§ Excerpted data:
· · · · ·

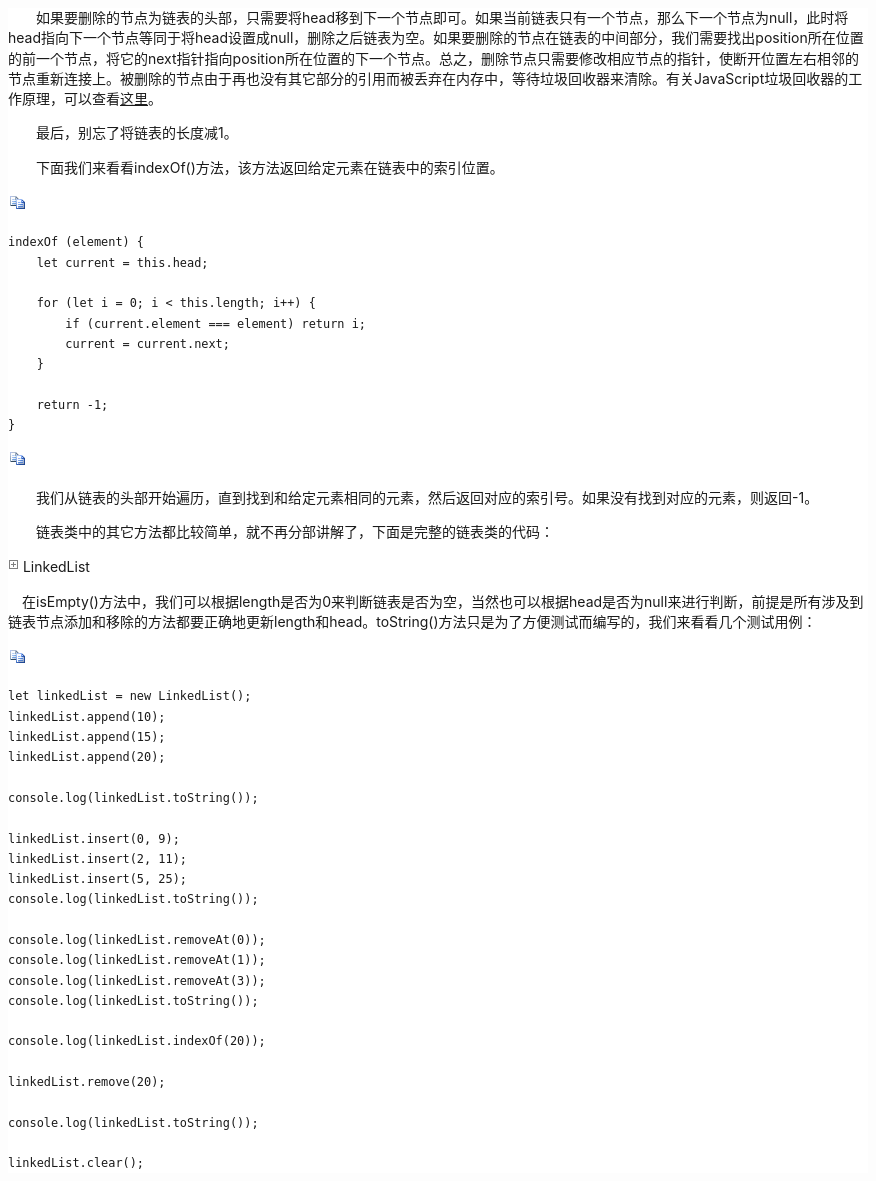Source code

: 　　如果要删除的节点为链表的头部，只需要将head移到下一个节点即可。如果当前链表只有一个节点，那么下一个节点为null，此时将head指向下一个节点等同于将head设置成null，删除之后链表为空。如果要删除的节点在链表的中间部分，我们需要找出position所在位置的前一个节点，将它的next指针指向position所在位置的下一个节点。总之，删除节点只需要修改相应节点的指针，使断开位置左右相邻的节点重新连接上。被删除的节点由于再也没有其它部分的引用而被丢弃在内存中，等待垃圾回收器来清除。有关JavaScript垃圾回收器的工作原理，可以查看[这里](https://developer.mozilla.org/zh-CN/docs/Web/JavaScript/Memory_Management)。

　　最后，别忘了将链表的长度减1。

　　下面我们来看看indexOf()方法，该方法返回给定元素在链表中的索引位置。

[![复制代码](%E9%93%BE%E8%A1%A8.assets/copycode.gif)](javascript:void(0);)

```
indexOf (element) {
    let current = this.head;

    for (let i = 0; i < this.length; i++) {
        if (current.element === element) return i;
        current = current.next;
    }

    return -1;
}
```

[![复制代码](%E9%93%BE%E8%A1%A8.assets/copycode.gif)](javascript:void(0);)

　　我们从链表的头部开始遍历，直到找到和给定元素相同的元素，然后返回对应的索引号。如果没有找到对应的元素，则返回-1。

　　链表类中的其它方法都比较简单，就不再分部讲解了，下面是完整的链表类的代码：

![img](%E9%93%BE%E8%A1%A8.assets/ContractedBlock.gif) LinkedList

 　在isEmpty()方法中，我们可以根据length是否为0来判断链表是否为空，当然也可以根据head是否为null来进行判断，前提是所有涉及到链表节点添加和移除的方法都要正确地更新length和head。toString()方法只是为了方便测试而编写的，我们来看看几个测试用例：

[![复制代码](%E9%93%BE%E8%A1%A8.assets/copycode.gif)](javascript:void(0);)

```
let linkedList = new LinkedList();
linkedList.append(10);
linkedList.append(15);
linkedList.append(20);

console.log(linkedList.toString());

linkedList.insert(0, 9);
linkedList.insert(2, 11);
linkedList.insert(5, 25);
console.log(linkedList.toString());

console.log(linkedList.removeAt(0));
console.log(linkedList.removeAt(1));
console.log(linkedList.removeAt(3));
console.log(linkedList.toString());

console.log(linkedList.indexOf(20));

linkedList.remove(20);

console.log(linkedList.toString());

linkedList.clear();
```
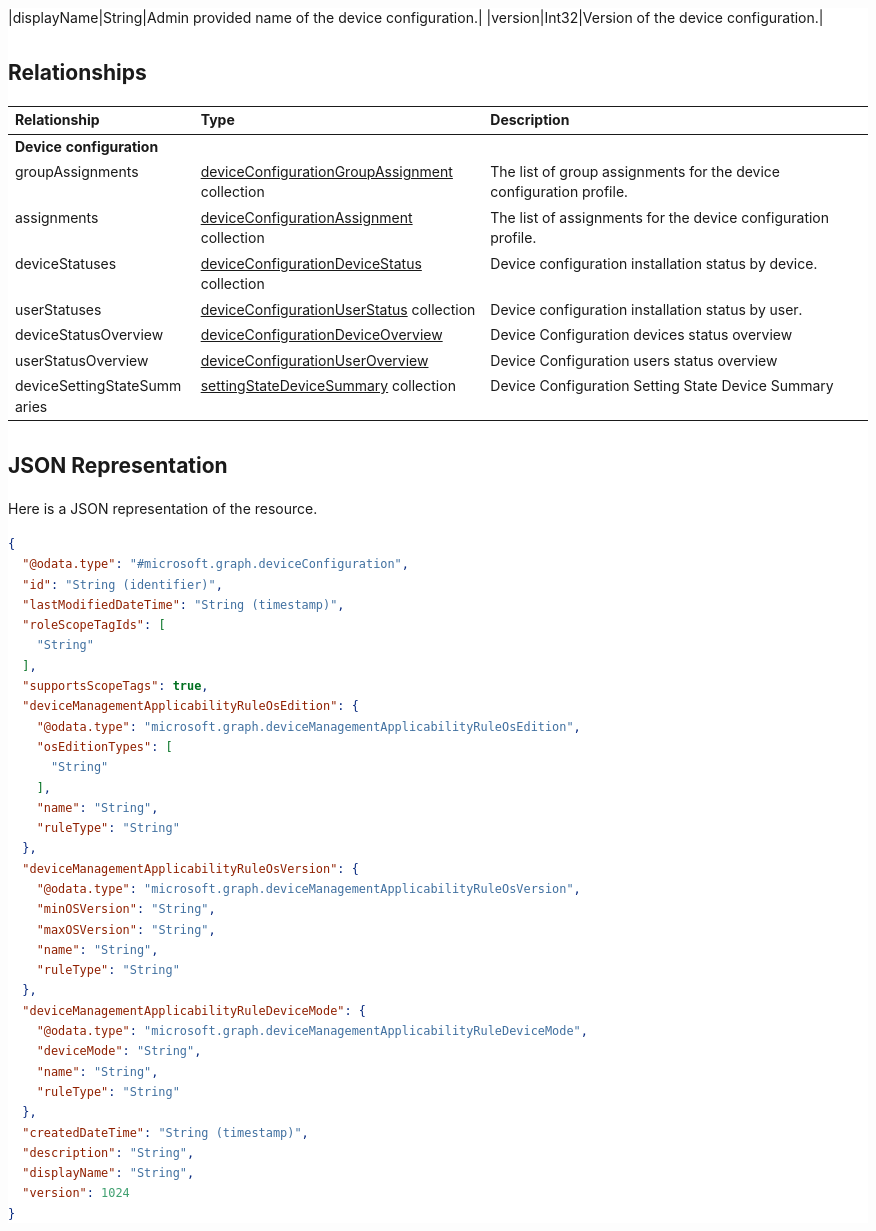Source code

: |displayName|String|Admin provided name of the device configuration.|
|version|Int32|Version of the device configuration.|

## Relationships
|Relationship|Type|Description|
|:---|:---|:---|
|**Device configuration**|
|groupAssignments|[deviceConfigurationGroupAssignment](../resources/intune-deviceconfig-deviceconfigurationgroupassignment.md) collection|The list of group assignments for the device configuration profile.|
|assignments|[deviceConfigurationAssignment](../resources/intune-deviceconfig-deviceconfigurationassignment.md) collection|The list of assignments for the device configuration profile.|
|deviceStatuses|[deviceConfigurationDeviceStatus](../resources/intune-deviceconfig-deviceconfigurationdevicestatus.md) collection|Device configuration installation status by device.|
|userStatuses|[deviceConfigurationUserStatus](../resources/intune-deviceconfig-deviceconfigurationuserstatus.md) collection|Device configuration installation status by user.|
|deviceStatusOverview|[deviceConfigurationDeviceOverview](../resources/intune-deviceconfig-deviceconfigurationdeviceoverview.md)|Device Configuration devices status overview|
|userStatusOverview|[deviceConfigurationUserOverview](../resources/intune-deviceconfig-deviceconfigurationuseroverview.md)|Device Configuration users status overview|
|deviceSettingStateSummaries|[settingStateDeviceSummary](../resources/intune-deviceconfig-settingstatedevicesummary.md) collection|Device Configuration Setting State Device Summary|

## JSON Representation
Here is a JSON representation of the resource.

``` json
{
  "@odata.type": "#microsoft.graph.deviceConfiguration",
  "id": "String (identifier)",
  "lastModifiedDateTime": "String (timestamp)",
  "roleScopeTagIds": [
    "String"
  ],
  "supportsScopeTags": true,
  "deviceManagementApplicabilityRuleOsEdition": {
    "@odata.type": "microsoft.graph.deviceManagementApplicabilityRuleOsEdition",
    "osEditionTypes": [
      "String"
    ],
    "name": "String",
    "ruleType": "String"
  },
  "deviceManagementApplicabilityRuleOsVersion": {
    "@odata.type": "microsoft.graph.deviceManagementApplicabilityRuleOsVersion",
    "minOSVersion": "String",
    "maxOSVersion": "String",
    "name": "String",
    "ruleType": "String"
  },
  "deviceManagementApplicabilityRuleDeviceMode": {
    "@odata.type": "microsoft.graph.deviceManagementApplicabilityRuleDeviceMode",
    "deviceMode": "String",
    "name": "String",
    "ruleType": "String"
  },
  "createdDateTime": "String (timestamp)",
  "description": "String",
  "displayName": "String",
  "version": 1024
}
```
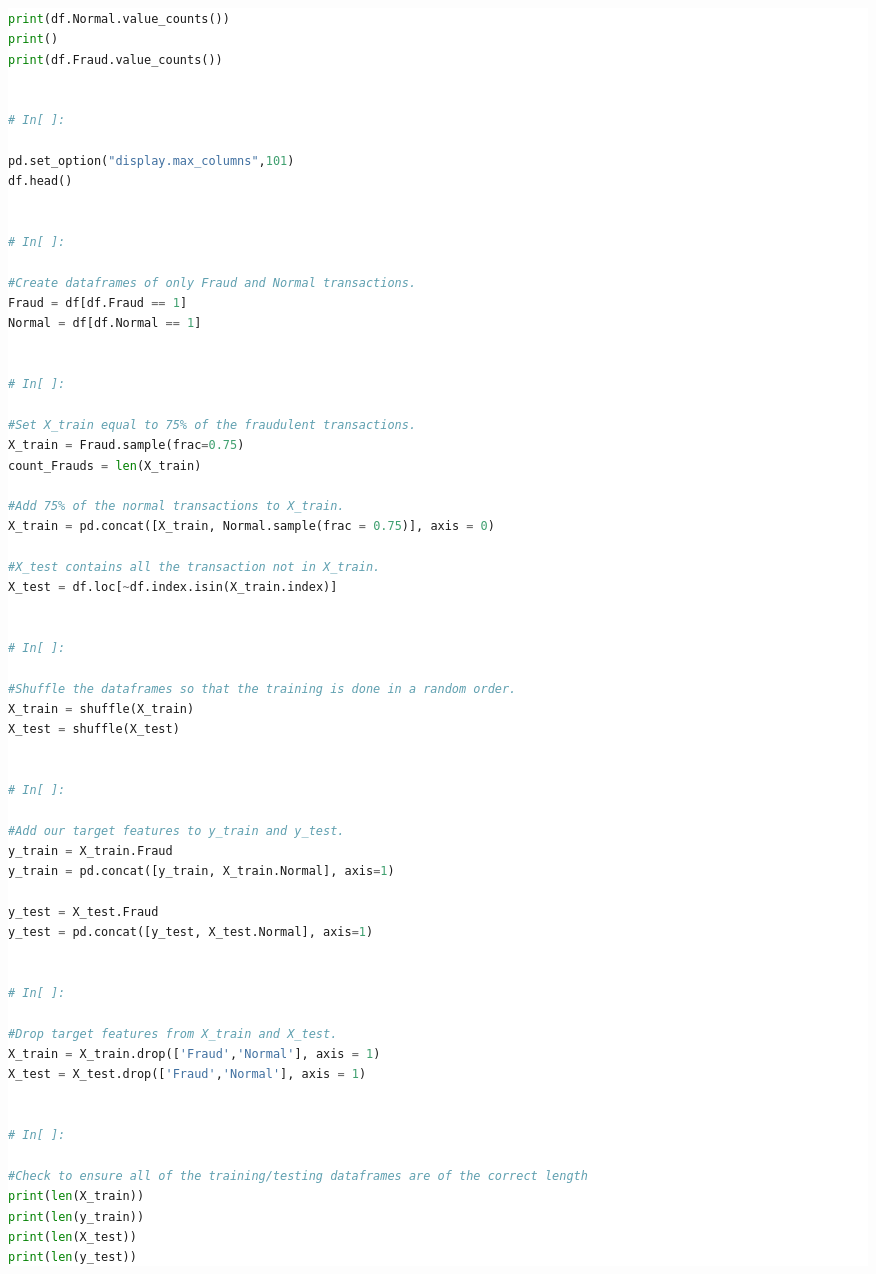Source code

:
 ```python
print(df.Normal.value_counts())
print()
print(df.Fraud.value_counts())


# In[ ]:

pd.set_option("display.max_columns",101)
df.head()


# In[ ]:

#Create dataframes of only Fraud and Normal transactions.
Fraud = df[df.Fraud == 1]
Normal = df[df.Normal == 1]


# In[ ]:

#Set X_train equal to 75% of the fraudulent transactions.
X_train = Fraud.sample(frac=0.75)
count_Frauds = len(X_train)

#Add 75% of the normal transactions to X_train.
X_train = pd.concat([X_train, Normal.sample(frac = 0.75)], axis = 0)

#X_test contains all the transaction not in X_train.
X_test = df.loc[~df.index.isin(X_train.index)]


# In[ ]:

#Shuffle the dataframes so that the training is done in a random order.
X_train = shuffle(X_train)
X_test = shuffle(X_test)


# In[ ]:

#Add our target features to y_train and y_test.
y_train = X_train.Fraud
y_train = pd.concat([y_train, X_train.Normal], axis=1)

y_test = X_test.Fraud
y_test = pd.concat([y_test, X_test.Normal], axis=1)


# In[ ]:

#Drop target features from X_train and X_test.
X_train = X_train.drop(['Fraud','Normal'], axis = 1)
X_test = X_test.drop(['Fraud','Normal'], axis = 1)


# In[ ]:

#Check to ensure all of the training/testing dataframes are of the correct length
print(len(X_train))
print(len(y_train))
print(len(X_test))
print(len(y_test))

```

· · · · ·

§ What needs to be done:
All of the material above goes into the copy exactly as is; the pictures do not.

§ Expected answer:
Source code

: 　　如果要删除的节点为链表的头部，只需要将head移到下一个节点即可。如果当前链表只有一个节点，那么下一个节点为null，此时将head指向下一个节点等同于将head设置成null，删除之后链表为空。如果要删除的节点在链表的中间部分，我们需要找出position所在位置的前一个节点，将它的next指针指向position所在位置的下一个节点。总之，删除节点只需要修改相应节点的指针，使断开位置左右相邻的节点重新连接上。被删除的节点由于再也没有其它部分的引用而被丢弃在内存中，等待垃圾回收器来清除。有关JavaScript垃圾回收器的工作原理，可以查看[这里](https://developer.mozilla.org/zh-CN/docs/Web/JavaScript/Memory_Management)。

　　最后，别忘了将链表的长度减1。

　　下面我们来看看indexOf()方法，该方法返回给定元素在链表中的索引位置。

[![复制代码](%E9%93%BE%E8%A1%A8.assets/copycode.gif)](javascript:void(0);)

```
indexOf (element) {
    let current = this.head;

    for (let i = 0; i < this.length; i++) {
        if (current.element === element) return i;
        current = current.next;
    }

    return -1;
}
```

[![复制代码](%E9%93%BE%E8%A1%A8.assets/copycode.gif)](javascript:void(0);)

　　我们从链表的头部开始遍历，直到找到和给定元素相同的元素，然后返回对应的索引号。如果没有找到对应的元素，则返回-1。

　　链表类中的其它方法都比较简单，就不再分部讲解了，下面是完整的链表类的代码：

![img](%E9%93%BE%E8%A1%A8.assets/ContractedBlock.gif) LinkedList

 　在isEmpty()方法中，我们可以根据length是否为0来判断链表是否为空，当然也可以根据head是否为null来进行判断，前提是所有涉及到链表节点添加和移除的方法都要正确地更新length和head。toString()方法只是为了方便测试而编写的，我们来看看几个测试用例：

[![复制代码](%E9%93%BE%E8%A1%A8.assets/copycode.gif)](javascript:void(0);)

```
let linkedList = new LinkedList();
linkedList.append(10);
linkedList.append(15);
linkedList.append(20);

console.log(linkedList.toString());

linkedList.insert(0, 9);
linkedList.insert(2, 11);
linkedList.insert(5, 25);
console.log(linkedList.toString());

console.log(linkedList.removeAt(0));
console.log(linkedList.removeAt(1));
console.log(linkedList.removeAt(3));
console.log(linkedList.toString());

console.log(linkedList.indexOf(20));

linkedList.remove(20);

console.log(linkedList.toString());

linkedList.clear();
```
Source code

: |displayName|String|Admin provided name of the device configuration.|
|version|Int32|Version of the device configuration.|

## Relationships
|Relationship|Type|Description|
|:---|:---|:---|
|**Device configuration**|
|groupAssignments|[deviceConfigurationGroupAssignment](../resources/intune-deviceconfig-deviceconfigurationgroupassignment.md) collection|The list of group assignments for the device configuration profile.|
|assignments|[deviceConfigurationAssignment](../resources/intune-deviceconfig-deviceconfigurationassignment.md) collection|The list of assignments for the device configuration profile.|
|deviceStatuses|[deviceConfigurationDeviceStatus](../resources/intune-deviceconfig-deviceconfigurationdevicestatus.md) collection|Device configuration installation status by device.|
|userStatuses|[deviceConfigurationUserStatus](../resources/intune-deviceconfig-deviceconfigurationuserstatus.md) collection|Device configuration installation status by user.|
|deviceStatusOverview|[deviceConfigurationDeviceOverview](../resources/intune-deviceconfig-deviceconfigurationdeviceoverview.md)|Device Configuration devices status overview|
|userStatusOverview|[deviceConfigurationUserOverview](../resources/intune-deviceconfig-deviceconfigurationuseroverview.md)|Device Configuration users status overview|
|deviceSettingStateSummaries|[settingStateDeviceSummary](../resources/intune-deviceconfig-settingstatedevicesummary.md) collection|Device Configuration Setting State Device Summary|

## JSON Representation
Here is a JSON representation of the resource.

``` json
{
  "@odata.type": "#microsoft.graph.deviceConfiguration",
  "id": "String (identifier)",
  "lastModifiedDateTime": "String (timestamp)",
  "roleScopeTagIds": [
    "String"
  ],
  "supportsScopeTags": true,
  "deviceManagementApplicabilityRuleOsEdition": {
    "@odata.type": "microsoft.graph.deviceManagementApplicabilityRuleOsEdition",
    "osEditionTypes": [
      "String"
    ],
    "name": "String",
    "ruleType": "String"
  },
  "deviceManagementApplicabilityRuleOsVersion": {
    "@odata.type": "microsoft.graph.deviceManagementApplicabilityRuleOsVersion",
    "minOSVersion": "String",
    "maxOSVersion": "String",
    "name": "String",
    "ruleType": "String"
  },
  "deviceManagementApplicabilityRuleDeviceMode": {
    "@odata.type": "microsoft.graph.deviceManagementApplicabilityRuleDeviceMode",
    "deviceMode": "String",
    "name": "String",
    "ruleType": "String"
  },
  "createdDateTime": "String (timestamp)",
  "description": "String",
  "displayName": "String",
  "version": 1024
}
```
Source code

:
 ```python
print(df.Normal.value_counts())
print()
print(df.Fraud.value_counts())


# In[ ]:

pd.set_option("display.max_columns",101)
df.head()


# In[ ]:

#Create dataframes of only Fraud and Normal transactions.
Fraud = df[df.Fraud == 1]
Normal = df[df.Normal == 1]


# In[ ]:

#Set X_train equal to 75% of the fraudulent transactions.
X_train = Fraud.sample(frac=0.75)
count_Frauds = len(X_train)

#Add 75% of the normal transactions to X_train.
X_train = pd.concat([X_train, Normal.sample(frac = 0.75)], axis = 0)

#X_test contains all the transaction not in X_train.
X_test = df.loc[~df.index.isin(X_train.index)]


# In[ ]:

#Shuffle the dataframes so that the training is done in a random order.
X_train = shuffle(X_train)
X_test = shuffle(X_test)


# In[ ]:

#Add our target features to y_train and y_test.
y_train = X_train.Fraud
y_train = pd.concat([y_train, X_train.Normal], axis=1)

y_test = X_test.Fraud
y_test = pd.concat([y_test, X_test.Normal], axis=1)


# In[ ]:

#Drop target features from X_train and X_test.
X_train = X_train.drop(['Fraud','Normal'], axis = 1)
X_test = X_test.drop(['Fraud','Normal'], axis = 1)


# In[ ]:

#Check to ensure all of the training/testing dataframes are of the correct length
print(len(X_train))
print(len(y_train))
print(len(X_test))
print(len(y_test))

```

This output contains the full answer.